[DATA PROVIDED]
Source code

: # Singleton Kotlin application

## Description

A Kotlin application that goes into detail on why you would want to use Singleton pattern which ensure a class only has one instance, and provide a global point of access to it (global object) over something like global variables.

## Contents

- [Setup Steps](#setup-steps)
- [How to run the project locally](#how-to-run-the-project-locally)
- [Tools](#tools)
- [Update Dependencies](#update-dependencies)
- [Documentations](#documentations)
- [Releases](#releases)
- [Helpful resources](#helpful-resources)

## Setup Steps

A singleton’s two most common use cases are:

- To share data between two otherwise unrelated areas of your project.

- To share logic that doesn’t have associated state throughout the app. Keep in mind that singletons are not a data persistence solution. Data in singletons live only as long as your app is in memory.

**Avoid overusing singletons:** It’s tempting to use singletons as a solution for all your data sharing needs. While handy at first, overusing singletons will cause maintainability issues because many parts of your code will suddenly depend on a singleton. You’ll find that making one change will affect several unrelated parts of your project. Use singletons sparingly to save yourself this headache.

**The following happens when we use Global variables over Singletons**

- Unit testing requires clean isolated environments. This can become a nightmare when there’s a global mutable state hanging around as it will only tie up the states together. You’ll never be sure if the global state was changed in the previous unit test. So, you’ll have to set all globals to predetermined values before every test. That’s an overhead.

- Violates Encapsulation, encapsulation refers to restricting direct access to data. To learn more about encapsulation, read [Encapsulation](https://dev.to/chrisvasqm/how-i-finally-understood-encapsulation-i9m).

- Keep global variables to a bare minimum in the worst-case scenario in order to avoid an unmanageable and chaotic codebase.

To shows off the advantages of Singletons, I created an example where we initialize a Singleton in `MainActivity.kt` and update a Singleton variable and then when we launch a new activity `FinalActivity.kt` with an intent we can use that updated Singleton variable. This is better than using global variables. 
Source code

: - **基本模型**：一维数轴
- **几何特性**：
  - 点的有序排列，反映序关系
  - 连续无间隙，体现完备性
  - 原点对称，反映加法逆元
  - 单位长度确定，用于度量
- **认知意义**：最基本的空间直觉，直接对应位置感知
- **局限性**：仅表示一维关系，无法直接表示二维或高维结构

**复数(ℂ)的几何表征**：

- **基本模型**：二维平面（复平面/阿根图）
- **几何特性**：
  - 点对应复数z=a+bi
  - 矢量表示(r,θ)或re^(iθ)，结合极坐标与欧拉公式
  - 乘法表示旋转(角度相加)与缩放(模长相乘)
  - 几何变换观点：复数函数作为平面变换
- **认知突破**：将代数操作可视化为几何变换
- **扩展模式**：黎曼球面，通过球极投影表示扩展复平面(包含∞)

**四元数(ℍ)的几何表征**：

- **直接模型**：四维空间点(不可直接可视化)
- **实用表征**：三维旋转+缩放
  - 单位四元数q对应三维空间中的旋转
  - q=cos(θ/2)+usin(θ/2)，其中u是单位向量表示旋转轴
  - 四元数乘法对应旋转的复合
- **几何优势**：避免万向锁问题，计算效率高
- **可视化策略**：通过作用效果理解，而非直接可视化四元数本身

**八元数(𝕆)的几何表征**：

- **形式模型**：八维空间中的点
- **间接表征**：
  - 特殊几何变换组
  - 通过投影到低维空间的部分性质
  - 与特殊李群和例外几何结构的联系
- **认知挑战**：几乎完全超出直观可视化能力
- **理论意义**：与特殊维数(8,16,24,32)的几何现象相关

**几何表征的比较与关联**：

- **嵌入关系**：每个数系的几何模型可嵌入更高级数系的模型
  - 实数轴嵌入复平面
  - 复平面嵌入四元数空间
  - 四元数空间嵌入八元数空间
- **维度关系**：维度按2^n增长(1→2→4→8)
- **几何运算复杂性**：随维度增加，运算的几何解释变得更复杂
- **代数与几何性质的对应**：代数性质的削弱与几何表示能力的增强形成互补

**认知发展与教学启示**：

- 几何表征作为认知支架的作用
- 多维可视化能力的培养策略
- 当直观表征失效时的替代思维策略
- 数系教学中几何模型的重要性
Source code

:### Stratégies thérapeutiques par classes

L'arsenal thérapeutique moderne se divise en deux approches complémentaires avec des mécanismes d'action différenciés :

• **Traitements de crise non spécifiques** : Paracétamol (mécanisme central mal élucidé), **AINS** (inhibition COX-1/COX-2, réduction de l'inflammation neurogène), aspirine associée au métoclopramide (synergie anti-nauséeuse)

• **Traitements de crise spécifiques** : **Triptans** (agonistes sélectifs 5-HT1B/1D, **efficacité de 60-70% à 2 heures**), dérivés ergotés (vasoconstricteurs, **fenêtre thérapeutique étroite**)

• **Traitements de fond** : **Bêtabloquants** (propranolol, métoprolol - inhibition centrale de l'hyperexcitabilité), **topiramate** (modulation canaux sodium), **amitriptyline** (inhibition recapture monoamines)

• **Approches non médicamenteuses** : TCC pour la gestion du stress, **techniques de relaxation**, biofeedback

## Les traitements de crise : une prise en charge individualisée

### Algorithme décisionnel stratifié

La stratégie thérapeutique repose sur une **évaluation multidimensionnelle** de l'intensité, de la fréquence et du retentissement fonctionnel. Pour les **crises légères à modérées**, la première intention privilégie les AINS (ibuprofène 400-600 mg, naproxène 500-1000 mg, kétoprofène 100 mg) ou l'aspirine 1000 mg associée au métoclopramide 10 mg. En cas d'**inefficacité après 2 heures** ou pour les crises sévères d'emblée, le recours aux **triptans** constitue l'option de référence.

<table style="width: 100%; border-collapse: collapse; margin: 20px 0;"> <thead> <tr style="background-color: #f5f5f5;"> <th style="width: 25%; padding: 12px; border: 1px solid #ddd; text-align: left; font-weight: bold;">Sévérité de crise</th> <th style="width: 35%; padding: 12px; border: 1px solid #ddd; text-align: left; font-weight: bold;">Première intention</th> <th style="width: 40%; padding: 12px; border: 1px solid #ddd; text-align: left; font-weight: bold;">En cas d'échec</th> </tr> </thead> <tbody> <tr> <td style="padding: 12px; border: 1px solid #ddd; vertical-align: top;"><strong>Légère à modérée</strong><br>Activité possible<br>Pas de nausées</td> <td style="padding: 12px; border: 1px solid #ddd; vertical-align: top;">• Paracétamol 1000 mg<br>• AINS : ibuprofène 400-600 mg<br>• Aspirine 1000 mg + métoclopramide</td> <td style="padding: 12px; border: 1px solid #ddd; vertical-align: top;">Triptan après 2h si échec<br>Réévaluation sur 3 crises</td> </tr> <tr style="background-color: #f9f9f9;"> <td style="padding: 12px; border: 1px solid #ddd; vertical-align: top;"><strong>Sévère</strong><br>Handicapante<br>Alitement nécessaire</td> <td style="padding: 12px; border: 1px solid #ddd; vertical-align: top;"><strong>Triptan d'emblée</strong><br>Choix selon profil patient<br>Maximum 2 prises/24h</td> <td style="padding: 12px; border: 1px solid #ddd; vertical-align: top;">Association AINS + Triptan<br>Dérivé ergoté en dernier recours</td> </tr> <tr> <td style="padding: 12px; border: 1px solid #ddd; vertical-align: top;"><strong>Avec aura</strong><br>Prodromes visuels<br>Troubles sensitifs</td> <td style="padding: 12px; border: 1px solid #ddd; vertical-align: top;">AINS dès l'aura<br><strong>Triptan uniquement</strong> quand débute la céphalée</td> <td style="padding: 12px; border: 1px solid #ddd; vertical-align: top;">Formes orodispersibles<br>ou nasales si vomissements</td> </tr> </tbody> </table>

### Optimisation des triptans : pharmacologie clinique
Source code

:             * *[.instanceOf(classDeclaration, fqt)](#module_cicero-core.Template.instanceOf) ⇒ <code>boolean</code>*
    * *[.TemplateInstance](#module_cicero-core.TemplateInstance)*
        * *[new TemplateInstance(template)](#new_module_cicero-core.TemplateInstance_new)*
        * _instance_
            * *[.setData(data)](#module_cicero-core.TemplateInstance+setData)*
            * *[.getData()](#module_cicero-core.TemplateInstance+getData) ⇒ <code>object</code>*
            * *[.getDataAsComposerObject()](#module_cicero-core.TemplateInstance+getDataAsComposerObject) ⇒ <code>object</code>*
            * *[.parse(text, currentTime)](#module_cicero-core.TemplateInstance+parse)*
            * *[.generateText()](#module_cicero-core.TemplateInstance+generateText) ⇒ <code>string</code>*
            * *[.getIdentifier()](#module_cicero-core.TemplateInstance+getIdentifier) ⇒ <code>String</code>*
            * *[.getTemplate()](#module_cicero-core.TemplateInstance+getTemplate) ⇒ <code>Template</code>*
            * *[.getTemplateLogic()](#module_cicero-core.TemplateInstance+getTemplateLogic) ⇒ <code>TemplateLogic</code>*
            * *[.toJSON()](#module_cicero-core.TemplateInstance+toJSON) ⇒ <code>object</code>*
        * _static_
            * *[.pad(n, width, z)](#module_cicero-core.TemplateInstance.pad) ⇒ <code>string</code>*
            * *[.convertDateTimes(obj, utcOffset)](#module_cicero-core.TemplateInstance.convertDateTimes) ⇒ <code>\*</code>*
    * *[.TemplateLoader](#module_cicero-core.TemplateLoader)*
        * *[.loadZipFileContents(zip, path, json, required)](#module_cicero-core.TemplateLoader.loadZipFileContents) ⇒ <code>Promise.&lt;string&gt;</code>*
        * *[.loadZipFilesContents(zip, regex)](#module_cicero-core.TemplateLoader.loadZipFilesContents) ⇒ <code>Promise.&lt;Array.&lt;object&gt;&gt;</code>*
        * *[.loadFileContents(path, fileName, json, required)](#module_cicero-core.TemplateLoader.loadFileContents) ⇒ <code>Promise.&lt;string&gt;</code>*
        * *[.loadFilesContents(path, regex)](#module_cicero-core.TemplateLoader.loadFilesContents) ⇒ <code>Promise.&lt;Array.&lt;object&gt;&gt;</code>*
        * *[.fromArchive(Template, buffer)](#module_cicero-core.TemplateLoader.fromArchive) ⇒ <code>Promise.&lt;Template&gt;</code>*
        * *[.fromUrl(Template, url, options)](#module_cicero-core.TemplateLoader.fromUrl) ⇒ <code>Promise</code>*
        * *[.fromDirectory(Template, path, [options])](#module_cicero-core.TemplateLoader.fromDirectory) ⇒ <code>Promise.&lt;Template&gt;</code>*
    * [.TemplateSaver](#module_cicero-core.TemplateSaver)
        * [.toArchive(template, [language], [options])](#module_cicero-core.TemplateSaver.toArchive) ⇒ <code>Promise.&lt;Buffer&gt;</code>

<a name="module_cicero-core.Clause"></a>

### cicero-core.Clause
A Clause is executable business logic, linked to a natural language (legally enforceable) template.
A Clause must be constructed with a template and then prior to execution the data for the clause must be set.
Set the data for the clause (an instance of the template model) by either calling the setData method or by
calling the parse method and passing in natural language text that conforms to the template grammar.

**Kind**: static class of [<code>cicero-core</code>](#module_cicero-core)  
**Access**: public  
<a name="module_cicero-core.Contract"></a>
[/DATA PROVIDED]
#### [EXERCISE OBJECTIVE]
Convert the stretch of the data from the line containing "thérapeutiques par classes" through the line containing "(vasoconstricteurs, **fenêtre thérapeutique étroite**)" into a Markdown table with the columns No. and Text, numbering each row and omitting blank lines.

#### [EXERCISE SOLUTION]
| No. | Text |
|---|---|
| 1 | :### Stratégies thérapeutiques par classes |
| 2 | L'arsenal thérapeutique moderne se divise en deux approches complémentaires avec des mécanismes d'action différenciés : |
| 3 | • **Traitements de crise non spécifiques** : Paracétamol (mécanisme central mal élucidé), **AINS** (inhibition COX-1/COX-2, réduction de l'inflammation neurogène), aspirine associée au métoclopramide (synergie anti-nauséeuse) |
| 4 | • **Traitements de crise spécifiques** : **Triptans** (agonistes sélectifs 5-HT1B/1D, **efficacité de 60-70% à 2 heures**), dérivés ergotés (vasoconstricteurs, **fenêtre thérapeutique étroite**) |